October 14, 1988

16 days remaining

I CAN SHOW YOU THE WAY.


Kenneth Monnitoff stacked textbooks in the dusty light of the classroom windows, shadows billowing in and out of his vision as students got up to leave for the day. A group of girls passed his desk, sneaking looks at him and erupting into giggling fits. "...so cute..." he heard Joanie shriek down the hall. Kenneth didn't look up from his textbooks, but allowed himself a faint glow of pleasure. Not bad for a physics teacher. Smarts, good looks, and a beautiful girlfriend by his side...

"Dr. Monnitoff?"

He raised his head. Saw Donnie Darko standing there, looking uncomfortable. Kenneth smiled reassuringly. "Donnie," he greeted. "How can I help you?"

"Um... I know is gonna sound kind of weird, but... Do you know anything about time travel?"

Kenneth raised his eyebrows. Through the clouded classroom window, he could see a darkened figure standing just outside the door. Earmuffs raised to eavesdrop.


"...a wormhole with an Einstein-Rosen bridge, which is theoretically a wormhole in space controlled by man. So, according to Hawking, a wormhole may be able to provide a shortcut for jumping between two distant regions of space-time." Kenneth leaned on the desk, really getting into it now. He tapped Stephen Hawking's 'A Brief History of Time', which he admitted he used more than the Bibles the school passed out every year.

Donnie picked up the thread and ran with it. "So in order to travel back in time, you have to have a big spaceship or something that can travel faster than the speed of light?"

"Theoretically."

"And be able to find one of these wormholes?"

"The basic principles of time travel are there. You've got your vessel and your portal, and your vessel could be just about anything; most likely a spacecraft..."

Donnie looked excited. "Like a DeLorean?"

Kenneth smiled, shrugged. "A metal craft of any kind."

"I love that movie, the way they shot it. It's so... futuristic, you know?"

The boy's enthusiasm was catching. Kenneth decided to do him a favour. Bent down, rummaged in his book bag. Retrieved a slim volume, bound in red cloth. Leaned forward.

"Listen... Don't tell anybody that I gave you this," he said, lowering his voice. "The woman who wrote this used to teach here. She was a nun many years before that, but then- overnight, it seems- she became this entirely different person. She up and left the church and wrote this book."

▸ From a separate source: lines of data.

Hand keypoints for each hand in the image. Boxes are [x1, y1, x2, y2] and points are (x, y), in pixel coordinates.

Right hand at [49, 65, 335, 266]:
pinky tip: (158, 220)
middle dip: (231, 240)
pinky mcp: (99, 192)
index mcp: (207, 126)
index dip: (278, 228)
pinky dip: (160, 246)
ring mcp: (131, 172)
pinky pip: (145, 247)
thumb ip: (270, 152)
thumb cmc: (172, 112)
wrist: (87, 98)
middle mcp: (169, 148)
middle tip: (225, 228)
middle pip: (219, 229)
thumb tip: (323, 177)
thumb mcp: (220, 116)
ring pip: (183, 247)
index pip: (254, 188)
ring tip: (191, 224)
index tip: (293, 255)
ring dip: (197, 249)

He passed it over like it was the Holy Grail. Donnie took it reverently, running his fingers over the gold embossed letters in the cover. "The Philosophy of Time Travel, by... Roberta Sparrow?" Donnie looked up in astonishment. Kenneth nodded.

"That's right."

Donnie flipped the pages in awe.

"Grandma Death..."


"What does philosophy have to do with time travel?" Elizabeth asked flippantly over dinner that evening. Donnie had just finished showing his family the book, but nobody seemed to be taking it seriously. He covered the author's name, daring them to guess who wrote it. Eddie took the volume, stared at the cover.

"Who- Roberta Sparrow!" He let out a surprised breath of air. "Huh! She wrote a book?"

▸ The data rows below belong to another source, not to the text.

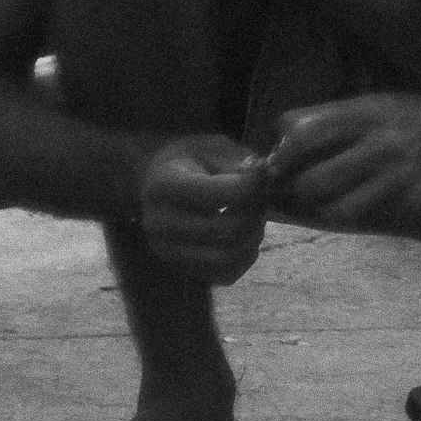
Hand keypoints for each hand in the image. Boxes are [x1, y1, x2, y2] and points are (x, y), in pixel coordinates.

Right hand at [137, 132, 271, 280]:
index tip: (261, 172)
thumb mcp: (211, 145)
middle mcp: (159, 224)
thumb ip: (236, 158)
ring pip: (227, 258)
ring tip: (254, 215)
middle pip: (226, 230)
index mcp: (163, 186)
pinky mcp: (182, 270)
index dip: (250, 184)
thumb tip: (261, 174)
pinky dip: (245, 257)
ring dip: (253, 236)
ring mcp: (168, 252)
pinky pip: (225, 275)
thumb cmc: (189, 160)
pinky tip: (244, 235)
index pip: (216, 193)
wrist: (158, 185)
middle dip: (255, 212)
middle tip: (261, 196)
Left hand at [263, 91, 420, 234]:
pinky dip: (365, 212)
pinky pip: (374, 215)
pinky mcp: (414, 196)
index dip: (285, 153)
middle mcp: (381, 143)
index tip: (275, 165)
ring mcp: (399, 173)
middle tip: (298, 189)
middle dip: (301, 189)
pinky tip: (367, 202)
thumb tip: (280, 131)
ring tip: (328, 202)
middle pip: (319, 180)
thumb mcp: (370, 102)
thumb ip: (328, 115)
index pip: (310, 132)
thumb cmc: (406, 114)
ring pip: (342, 208)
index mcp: (367, 114)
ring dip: (328, 208)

Donnie nodded, more energetic than Rose had ever seen him. "Yep. Grandma Death wrote a book." Almost proud, for some reason.

"Grandma Death is a terrible nickname."

"We almost hit her with the car the other day," Donnie said without thinking. Eddie glanced up from Grandma Death's book.

"She lives up there in that piece of crap house and you know she's loaded," sighed Rose. Shook her head, sipped red wine.

"Yeah, you're right," Eddie added with relief. "She used to be known for her gem collection. Kids used to go up there all the time and try and steal stuff from her. She became a total recluse." He tapped 'The Philosophy of Time Travel' in wonderment. "I didn't even know she was alive till we damn near knocked her down the other day."

Donnie took back the volume and slid it into his backpack. "I guess she just lost faith in the world..." he murmured.